Fox News Sunday host Chris Wallace, with the help of guest Dick Cheney, peddled a number of long-debunked myths about the September 11, 2012, attacks on U.S. diplomatic facilities in Benghazi, Libya, including the false claims that President Obama and the Pentagon decided to abandon Americans during the attacks, that troops could have reached Libya in time, and that U.N. Ambassador Susan Rice purposely deceived the American public about the attack.
During a June 16 Fox News Sunday interview with former Vice President Cheney, Wallace claimed that the president and the Pentagon decided not to send any assistance to the U.S. forces and citizens under attack in Benghazi:
Wallace's suggestion that the president and the Pentagon coordinated such a decision ignores known facts about the circumstances and deployment of forces that night.

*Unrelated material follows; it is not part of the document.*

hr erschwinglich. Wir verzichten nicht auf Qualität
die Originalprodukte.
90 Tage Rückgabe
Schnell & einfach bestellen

During a February 7 Senate hearing, then-Defense Secretary Leon Panetta testified that President Obama had “directed both myself and General Dempsey to do everything we needed to do to try to protect lives there.” During the same hearing, Panetta later said, "[Obama] basically said, 'do whatever you need to do to be able to protect our people" in Benghazi the night of the attacks. Following that conversation with the president, Panetta ordered two anti-terrorism security teams stationed in Spain to Libya and deployed another special operations team to the region. These forces arrived after the attacks were over.
Former Defense Secretary Robert Gates has also confirmed that military forces would not have arrived at the attack in time to prevent the casualties. During a May 12 appearance on Face The Nation, Gates said the idea that military forces could have responded in time required a “cartoonish impression of military capabilities.”
Later in the segment, when the discussion turned to Susan Rice, President Obama's recently announced pick to become national security adviser, Cheney referenced several debunked claims about Rice's involvement in and the motivation behind the crafting of the Benghazi talking points, suggesting that she “peddled the party line” by knowingly deceiving the American public about the attack in order to help Obama win re-election. Cheney concluded:
I just question whether or not somebody whose judgment was so flawed that they took what was apparently very bad information and peddled it as aggressively as she did.
Cheney's statements ignore the role of the intelligence community in crafting the talking points as well as the hundreds of pages of emails revealing that information was removed from the talking points to protect multiple agencies' investigations, including the FBI and the CIA. Responding to initial emails among CIA officials on September 14, 2012, CIA General Counsel Stephen W. Preston urged caution to ensure that no investigation would be compromised:
Folks, I know there is a hurry to get this out, but we need to hold it long enough to ascertain whether providing it conflicts with express instructions from NSS/DOJ/FBI that, in light of the criminal investigation, we are not to generate statements with assessments as to who did this, etc. -- even internally, not to mention for public release. I am copying [CIA FO] who may be more familiar with those instructibns [sic] and the tasking arising from the HPSCI coffee.
Furthermore, then-Director of the CIA General David Petraeus has also testified before Congress that the talking points in question were changed in order to avoid tipping off those responsible for the attacks.